Self-Supervised Learning (SSL) has become a very active area of Deep Learning research where it is heavily used as a pre-training method for classification and other tasks. However, the rapid pace of advancements in this area comes at a price: training pipelines vary significantly across papers, which presents a potentially crucial confounding factor. Here, we show that, indeed, the choice of hyperparameters and data augmentation strategies can have a dramatic impact on performance. To shed light on these neglected factors and help maximize the power of SSL, we hyperparameterize these components and optimize them with Bayesian optimization, showing improvements across multiple datasets for the SimSiam SSL approach. Realizing the importance of data augmentations for SSL, we also introduce a new automated data augmentation algorithm, GroupAugment, which considers groups of augmentations and optimizes the sampling across groups. In contrast to algorithms designed for supervised learning, GroupAugment achieved consistently high linear evaluation accuracy across all datasets we considered. Overall, our results indicate the underestimated role of data augmentation for SSL.

Author Information

Diane Wagner (University of Freiburg)
Fabio Ferreira (University of Freiburg)
Danny Stoll (University of Freiburg)
Robin Tibor Schirrmeister (Translational Neurotechnogy Lab, University Medical Center Freiburg)
Samuel Gabriel Müller (Universität Freiburg)
Frank Hutter (University of Freiburg and Bosch Center for Artificial Intelligence)
Frank Hutter

Frank Hutter is a Full Professor for Machine Learning at the Computer Science Department of the University of Freiburg (Germany), where he has been a faculty member since 2013. Before that, he was at the University of British Columbia (UBC) for eight years, for his PhD and postdoc. Frank's main research interests lie in machine learning, artificial intelligence and automated algorithm design.
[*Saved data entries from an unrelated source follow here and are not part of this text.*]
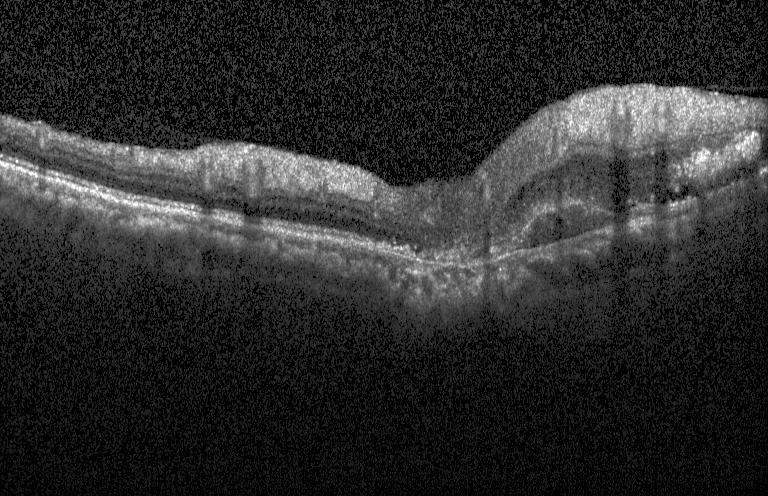 Dx: a choroidal neovascular membrane.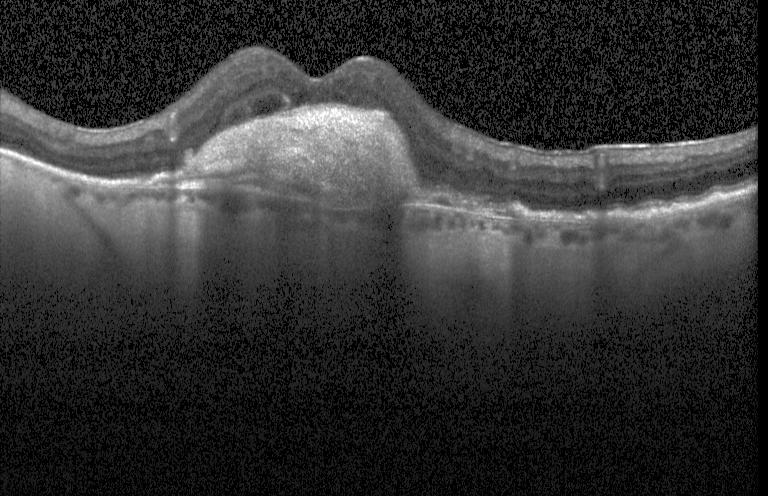
Impression: a choroidal neovascular membrane.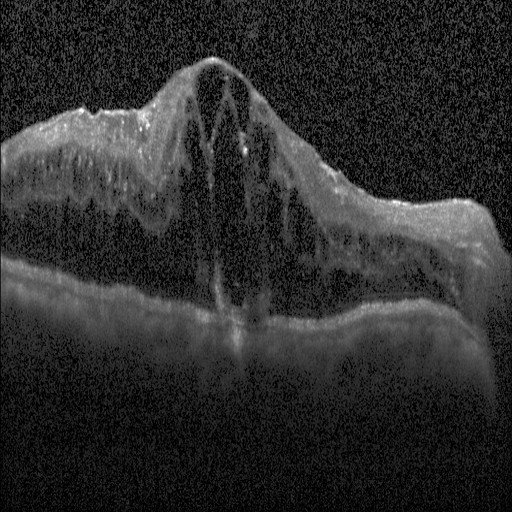 Diagnosis: DME.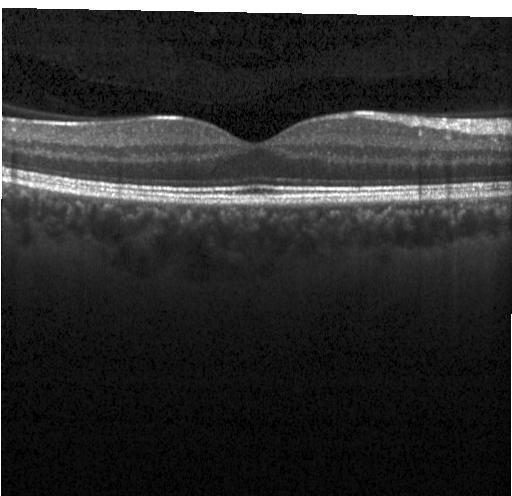

Retinal OCT cross-section showing no choroidal neovascularization, no diabetic macular edema, and no drusen.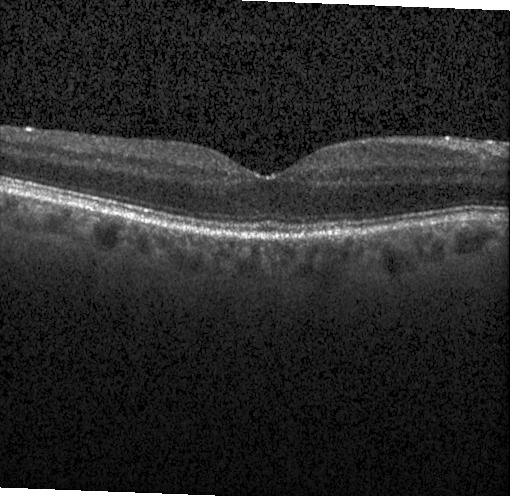
OCT B-scan showing no evidence of choroidal neovascularization, diabetic macular edema, or drusen.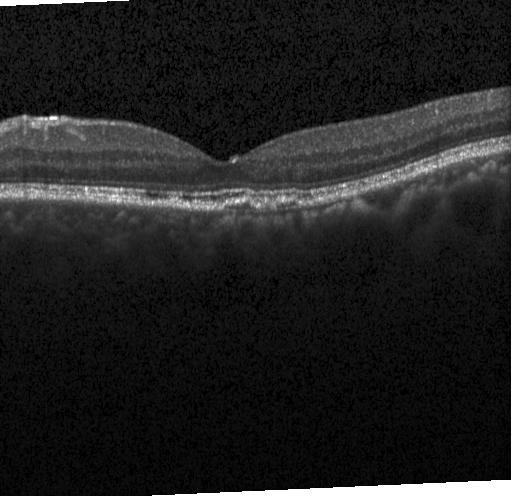 Retinal OCT B-scan
Finding: sub-RPE drusenoid deposits.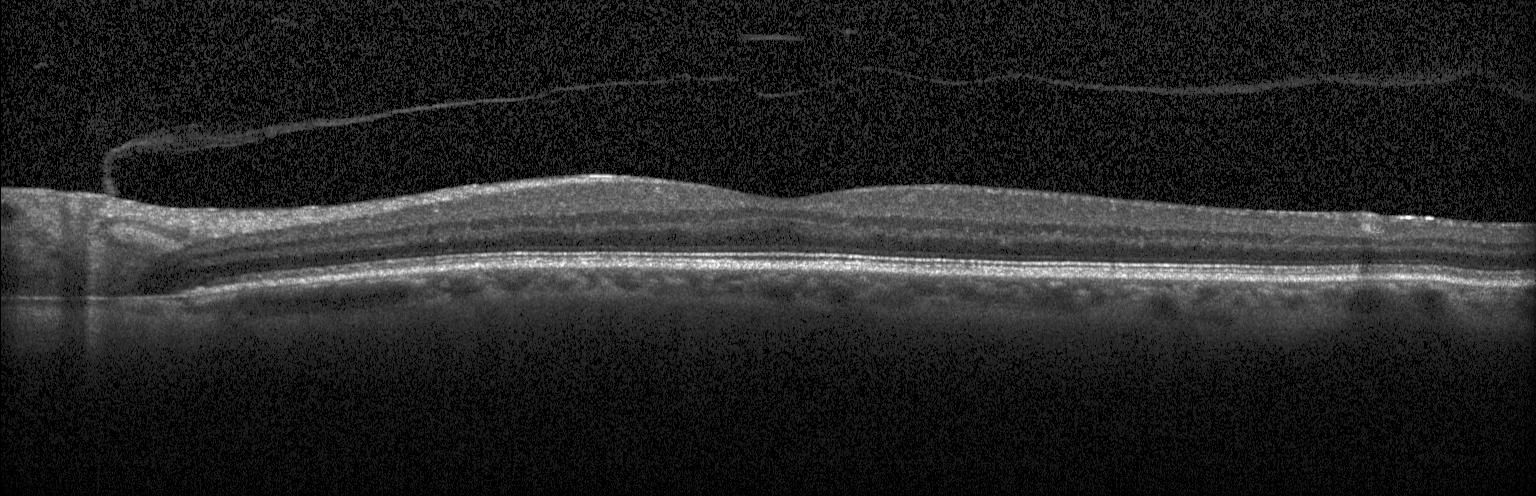

Diagnosis: no choroidal neovascularization, no diabetic macular edema, and no drusen.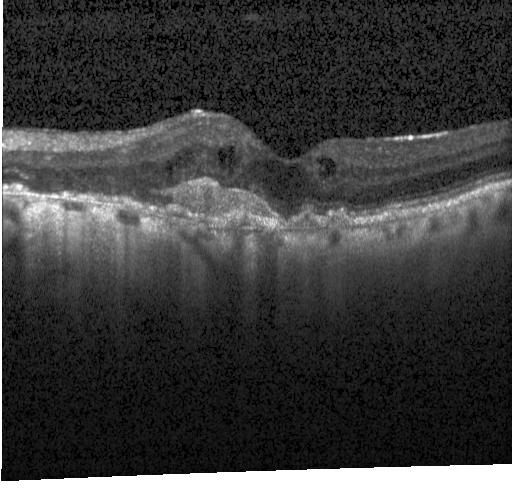
Acquired on a Heidelberg Spectralis; optical coherence tomography scan. Impression: a choroidal neovascular membrane.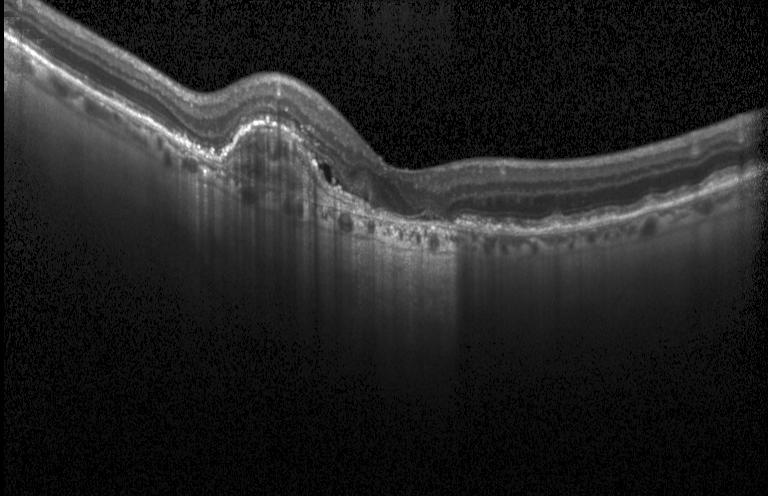 OCT line scan
A choroidal neovascular membrane.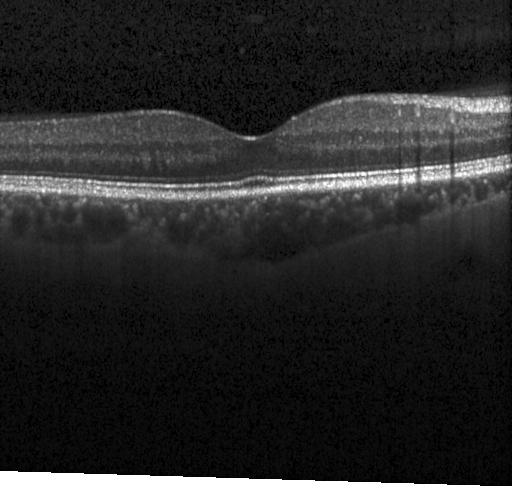 Retinal OCT cross-section showing neither choroidal neovascularization, diabetic macular edema, nor drusen.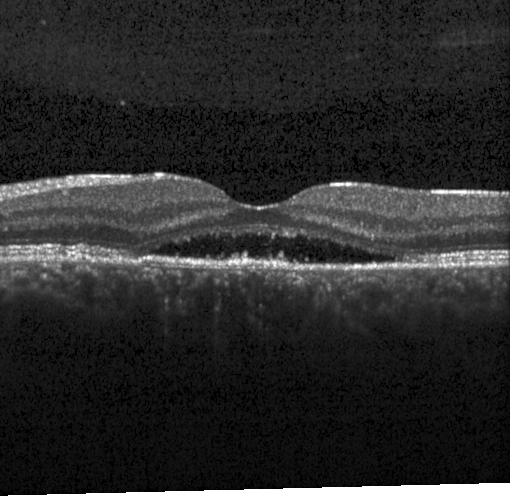 CNV.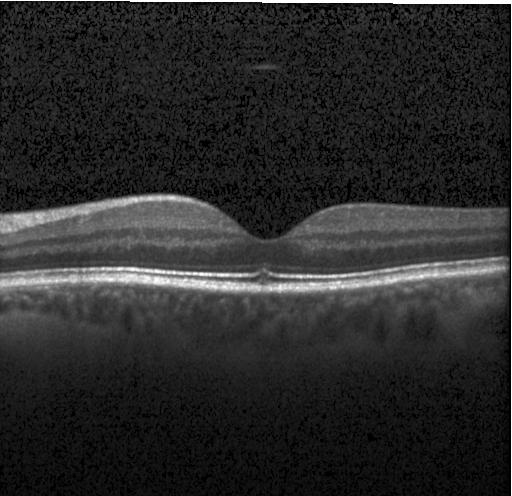

SD-OCT · optical coherence tomography scan. Finding: neither choroidal neovascularization, diabetic macular edema, nor drusen.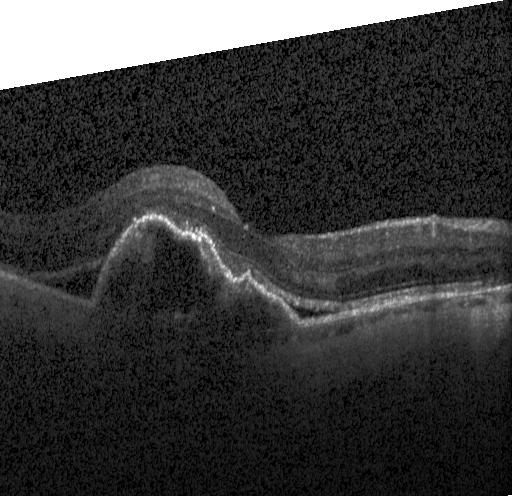
Optical coherence tomography scan
The scan shows a choroidal neovascular membrane.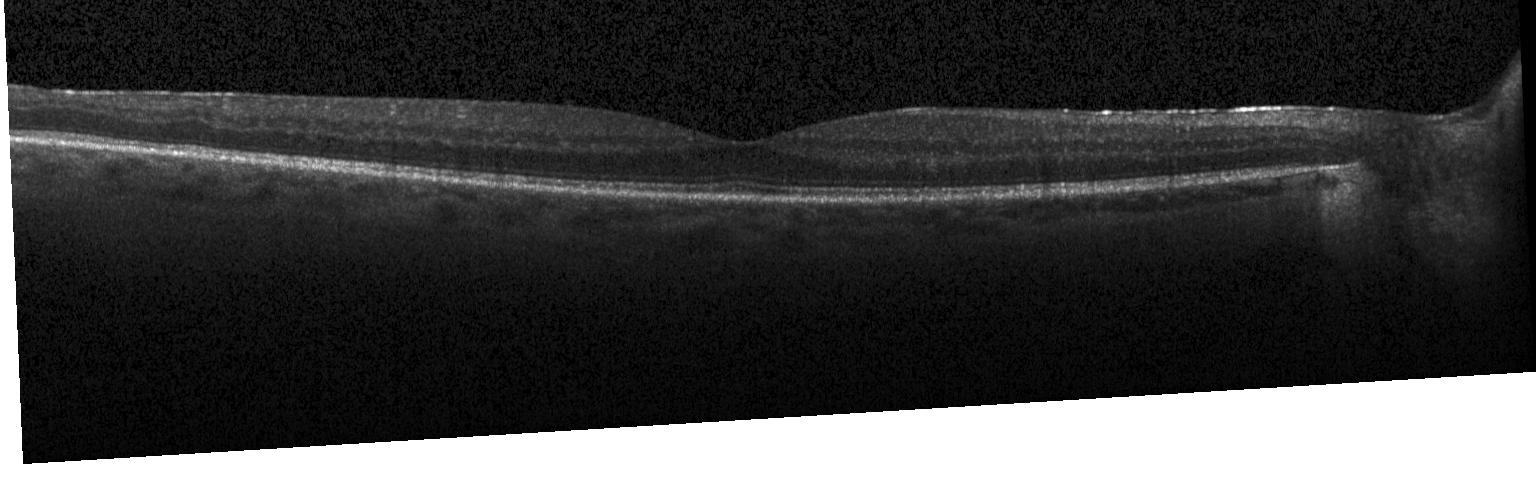
Spectral-domain optical coherence tomography. Retinal OCT B-scan.
Neither choroidal neovascularization, diabetic macular edema, nor drusen.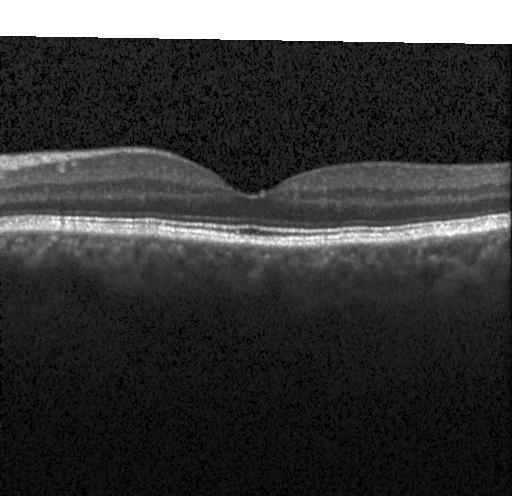 Assessment: no choroidal neovascularization, no diabetic macular edema, and no drusen.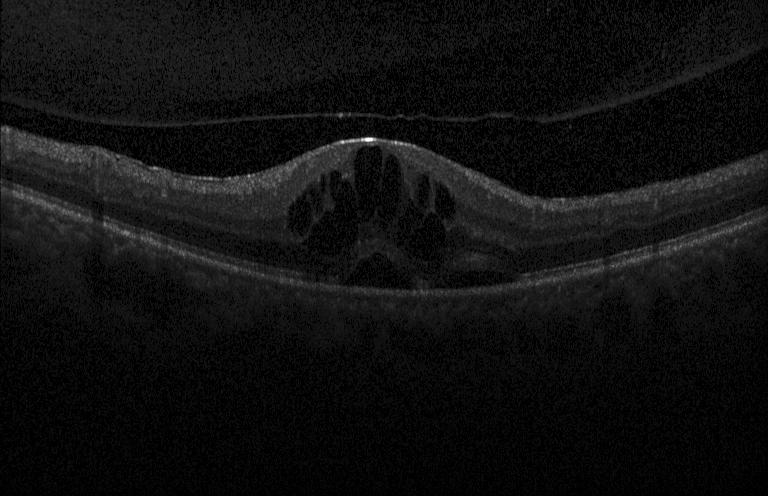

Heidelberg Spectralis OCT system. SD-OCT. Retinal OCT B-scan. Macular scan. DME.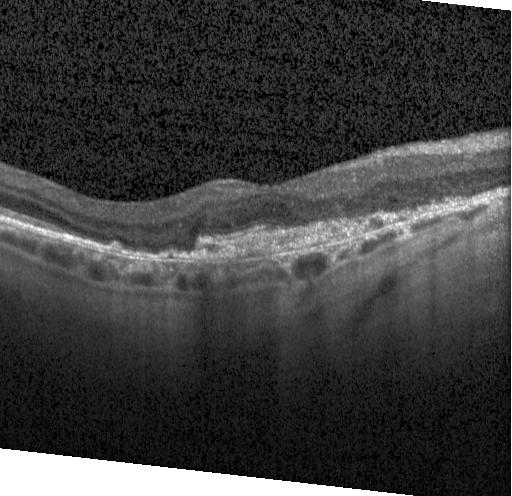

Diagnosis: choroidal neovascularization (CNV).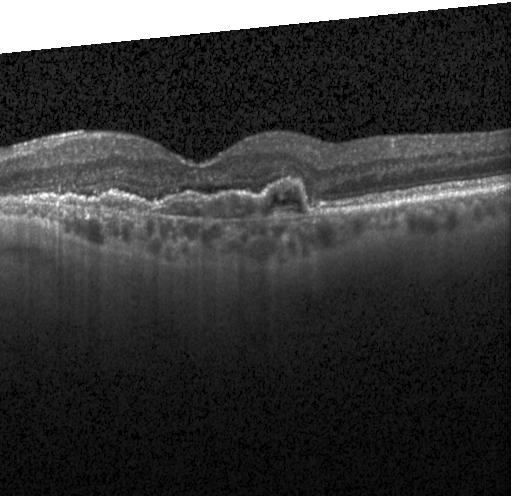
Finding: CNV.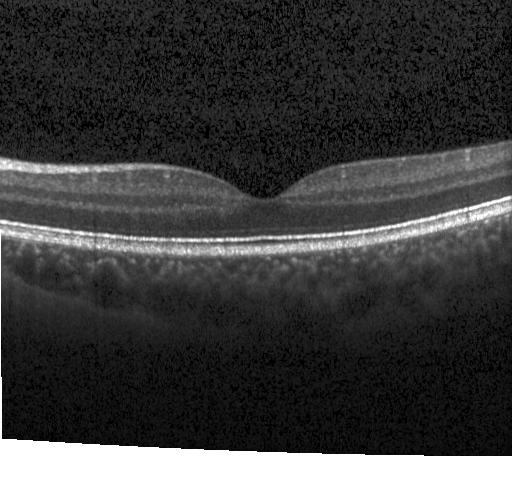

Optical coherence tomography scan, acquired on a Heidelberg Spectralis, SD-OCT, horizontal scan through the fovea — Macular OCT: neither choroidal neovascularization, diabetic macular edema, nor drusen.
For his 2009 PhD thesis on algorithm configuration, he received the CAIAC doctoral dissertation award for the best thesis in AI in Canada that year, and with his coauthors, he received several best paper awards and prizes in international competitions on automated machine learning, SAT solving, and AI planning. Since 2016 he holds an ERC Starting Grant for a project on automating deep learning based on Bayesian optimization, Bayesian neural networks, and deep reinforcement learning.